B.D.G: Evimiz postacıya verdiğimiz adreslerimizden, davetler verdiğimiz mekanlardan çok daha fazlasıdır. Hayatımızın biçimlendiği, paylaşmayı öğrendiğimiz ve ortak anıların depolandığı bir yerdir. Vazgeçilmezdir!
Babanız hepimizin saygı ile andığı Ankara’nın eski belediye başkanlarından Vedat Dalokay. Aileden gelen bir tasarım kültürünüz var, galiba…
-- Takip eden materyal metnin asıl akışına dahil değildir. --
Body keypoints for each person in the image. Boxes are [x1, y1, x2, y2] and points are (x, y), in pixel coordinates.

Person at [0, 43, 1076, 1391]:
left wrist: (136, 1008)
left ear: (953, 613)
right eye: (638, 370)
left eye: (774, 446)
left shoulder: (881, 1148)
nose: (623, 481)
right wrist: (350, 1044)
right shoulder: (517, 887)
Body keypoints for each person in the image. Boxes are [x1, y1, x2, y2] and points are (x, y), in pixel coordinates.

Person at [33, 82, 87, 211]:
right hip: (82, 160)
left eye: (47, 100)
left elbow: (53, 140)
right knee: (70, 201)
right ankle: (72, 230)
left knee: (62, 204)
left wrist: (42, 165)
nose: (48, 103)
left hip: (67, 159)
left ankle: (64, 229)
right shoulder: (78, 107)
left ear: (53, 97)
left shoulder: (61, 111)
B.D.G: Evet, benim babam mimardı. Ben henüz ilkokula başlamadan önce de babamın “evimiz” olarak tasarladığı Tekdal Apartmanı’na taşınmıştık. Kocaman terasları olan bu apartman hala Farabi’de, Çevre Sokak’tadır. Komşularımız hala orada oturuyorlar. Bizim dairemiz en üst kattaydı ve her tarafı teraslarla ilişkilenen bir düzende tasarlanmıştı. Benim babam Anadolu’da büyümüştü. Çocukluğunda dağlarda keçiler ile yaşadığı deneyimleri bana ve kardeşlerime uyku öncesi masallara dönüştürerek anlatırdı. Kolo keçiden türeyen bu hikayeler yıllar sonra da tüm dünya çocuklarına Türk Dil Kurumu ödülünü almış bir çocuk kitabı olarak hediye edilmiştir. Burada anlatmaya çalıştığım benim babamın çoçukluğunun geçtiği yerler; dağlardaki, kırlardaki yani doğadaki deneyimleri bizlere masallar olarak geri gelmiştir. Kolo’nun hikayelerini dinlerken de, okurken de henüz çocuk yaşlardaydım ve her nedense babam gibi yazabilmek için kırlarda büyümek gerektiğini bile düşünürdüm.
Öyleyse bu projedeki esin kaynağınızın çocukluk anılarınız…
B.D.G: Doğru, Aloha Bahçeleri de çocukluk anılarımızdan yola çıktığımız bir gelenek ile tasarlanmıştır. Metin ve Gamze Güngör çifti de ortak hayallerini bu projede gerçekleştirmek üzere bizlere başvurmuşlardı; “modern yaşamın dayattığı ve hiçbirimizin yadırgamadan benimsediği apartman yaşantısına alternatif mekanları sunmak …”
Böylece Güngör çifti, aslında pek çok insanın hayalini gerçekleştirdi. Aloha Evleri çok büyük emek ve özveri isteyen çok özel bir proje…
B.D.G: Evet. Doğanın kapımızın hemen ardında deneyimlenebildiği mekanları tasarlamamızı istediler.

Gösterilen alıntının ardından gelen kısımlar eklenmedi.